I am using RefMan 11, and have a large database (about 70,000 references). From time to time, I need to make edits to the exisitng references, e.g. to add volume and page number details to references that were initially imported pre-publication. The only way I know to make the changes is to export the references in RIS format, update them with a Perl script, and re-import the new RIS file. This risks creating duplicate records, so if there are a lot of references to change, it seems best to export the whole set and re-import to a new database after editing. My problem is that RefMan often crashes during the import process. I have taken great care to ensure that my Perl script produces a legal RIS file, but nevertheless there are some references that invariably cause a crash. Has anyone else encountered this kind of problem, or can suggest solutions to try?
Possible cause #1 –
There may be single record in your database that is causing the problem. Does it always crash at the same record number? (e.g. RefID 200) If you break the import file into a few files (e.g. make two files with RefID 1-300, RefIDs 300+), does it crash only for one file, or all of them?
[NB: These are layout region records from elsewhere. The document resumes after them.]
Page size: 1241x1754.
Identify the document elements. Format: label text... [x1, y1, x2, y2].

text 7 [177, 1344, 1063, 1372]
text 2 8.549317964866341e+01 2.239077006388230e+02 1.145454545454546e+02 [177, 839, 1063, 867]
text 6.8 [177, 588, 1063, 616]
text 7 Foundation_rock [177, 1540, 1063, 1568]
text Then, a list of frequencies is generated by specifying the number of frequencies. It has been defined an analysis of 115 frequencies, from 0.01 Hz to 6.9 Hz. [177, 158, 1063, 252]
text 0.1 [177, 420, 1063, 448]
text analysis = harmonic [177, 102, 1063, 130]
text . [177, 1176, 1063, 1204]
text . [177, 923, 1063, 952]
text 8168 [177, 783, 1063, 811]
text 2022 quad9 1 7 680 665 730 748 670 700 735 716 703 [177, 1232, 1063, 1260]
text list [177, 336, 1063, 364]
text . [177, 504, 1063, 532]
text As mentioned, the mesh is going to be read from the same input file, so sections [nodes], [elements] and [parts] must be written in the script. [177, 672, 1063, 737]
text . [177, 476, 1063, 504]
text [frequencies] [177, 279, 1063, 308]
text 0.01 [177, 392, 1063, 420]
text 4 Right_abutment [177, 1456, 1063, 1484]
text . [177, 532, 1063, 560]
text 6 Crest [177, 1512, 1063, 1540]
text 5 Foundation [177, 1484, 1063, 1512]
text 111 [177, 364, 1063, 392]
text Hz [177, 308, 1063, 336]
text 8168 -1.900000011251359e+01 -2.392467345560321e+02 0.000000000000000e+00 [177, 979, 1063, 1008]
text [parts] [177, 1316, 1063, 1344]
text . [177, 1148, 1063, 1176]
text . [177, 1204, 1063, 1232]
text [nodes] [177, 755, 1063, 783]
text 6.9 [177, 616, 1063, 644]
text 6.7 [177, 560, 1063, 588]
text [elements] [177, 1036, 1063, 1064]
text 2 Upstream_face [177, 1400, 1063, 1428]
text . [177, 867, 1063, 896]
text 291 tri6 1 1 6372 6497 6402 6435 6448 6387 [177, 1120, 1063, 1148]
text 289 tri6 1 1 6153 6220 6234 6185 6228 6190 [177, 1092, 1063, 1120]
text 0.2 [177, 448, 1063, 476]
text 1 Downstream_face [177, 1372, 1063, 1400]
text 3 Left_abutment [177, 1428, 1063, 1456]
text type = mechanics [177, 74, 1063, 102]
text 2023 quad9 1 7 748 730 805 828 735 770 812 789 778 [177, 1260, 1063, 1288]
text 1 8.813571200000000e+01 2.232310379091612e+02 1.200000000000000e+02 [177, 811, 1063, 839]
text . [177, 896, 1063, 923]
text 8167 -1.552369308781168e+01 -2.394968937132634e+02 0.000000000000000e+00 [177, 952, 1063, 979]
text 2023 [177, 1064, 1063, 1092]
If it crashes for all of them…
Possible cause #2 –
I have found that sometimes RefMan 11 will crash if your import filter doesn’t specify what to do with each & every field, particularly for big fields (like abstract, or “cited references”). Check if there are any big fields, and if yes, make sure they are either going into a specific field or are set up with “Not Specified” as the field.
For example: we were importing records with a “cited references” field, which sometimes had 30+ lines of references listed. We don’t really care about this field so it wasn’t mentioned at all in the import filter.
We found that RefMan kept crashing until I created a line for that field with destination “Not Specified.”
My wild guess is RefMan stores any field not listed in the import filter in temp memory, instead of just ignoring them, and with each record it keeps building up until RefMan crashes. If you say “Not Specified”, then it doesn’t retain it in memory.